National
Park calls for lifting of trade barriers
Published : Nov 17, 2015 - 17:39
Updated : Nov 17, 2015 - 17:46

President Park Geun-hye urged the leaders of advanced nations to lift protective measures and expand free trade to fight the prolonged economic and trade slowdown worldwide.

Citing South Korea as an example of global trade serving as a vehicle for rapid economic growth, Park said she was proposing to strengthen efforts to reduce trade barriers first to revitalize the sluggish economy.

“I recommend the G20 countries to make efforts to liberalize multilateral trade through bilateral or regional free trade pacts such as the TPP, and Korea will actively join the efforts,” she said during a working lunch, the last session of the G20 summit that ended Monday in Turkey.

Park holds flowers presented upon her arrival in Manila on Tuesday. (Yonhap)


Park’s mention of the Trans-Pacific Partnership comes as her government is testing the waters before deciding to join the Washington-led trade deal. She has already expressed Korea’s interest in joining the TPP during her trip to Washington last month amid widespread criticism of the country’s hesitance to participate in the U.S.-led trade bloc.

Park also stressed the importance of sharing the benefits of free trade, urging developing countries and small and medium enterprises to join global value chains -- where the different stages of production are located across numerous countries.

“It is important to establish partnerships on technological transfers between advanced and developing countries as well as large and medium-sized companies,” she said.

“South Korea has also been supporting developing countries in establishing technological standards and verification processes.”
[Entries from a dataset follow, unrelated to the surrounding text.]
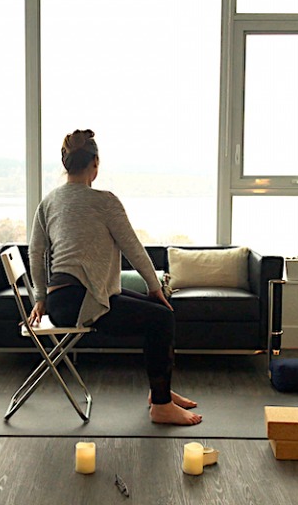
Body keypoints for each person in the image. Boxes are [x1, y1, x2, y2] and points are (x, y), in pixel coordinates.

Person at [27, 129, 202, 426]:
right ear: (95, 163)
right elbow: (133, 248)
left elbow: (35, 253)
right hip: (85, 302)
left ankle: (160, 392)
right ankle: (161, 405)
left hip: (62, 302)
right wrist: (154, 287)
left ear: (65, 163)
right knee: (162, 318)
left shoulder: (49, 202)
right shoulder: (104, 201)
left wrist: (41, 299)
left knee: (158, 312)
The South Korean leader also urged advanced countries to be cautious in adjusting their monetary policies.

“The normalization of monetary policies of advanced countries should be adjusted in a careful and gradual manner by taking into account their impact on the world economy,” Park said.

The remarks came amid lingering worries over a potential U.S. Fed rate hike. But her top aide for economic affairs, An Chong-bum, said the issue was not on her mind when she delivered the speech.

Park also proposed to build a global financial safety net to stabilize the market during times of difficulties. She asked China to come up with an action plan on her vision by the time the country hosts the annual meeting next year.

Before wrapping up the two-day meeting, Park and other world leaders agreed to tackle issues regarding base erosion and profit shifting -- international tax avoidance techniques of high-profile multinationals that weaken a country’s tax base. The move is expected to ensure that the so-called Google tax will be levied against multinationals that try to avoid paying their dues in countries where they make profits.

Park also held a separate meeting with Indian Prime Minister Narendra Modi. The two leaders praised the efforts made for increasing the number of South Korean carriers connecting cities of India and Seoul. Modi has asked South Korean companies to take a larger role in India’s state-led campaign to revitalize its manufacturing industry, Cheong Wa Dae said.

Park arrived Tuesday in the Philippines, where she is set to meet leaders of the Asia-Pacific region on Wednesday for a two-day annual forum.

Leaders are expected to exchange their views on building inclusive and sustainable economies for the prosperity of the region. But with the forum taking place amid growing rivalry between Washington and Beijing, the central issue of discussions is widely expected to be the territorial disputes over the South China Sea.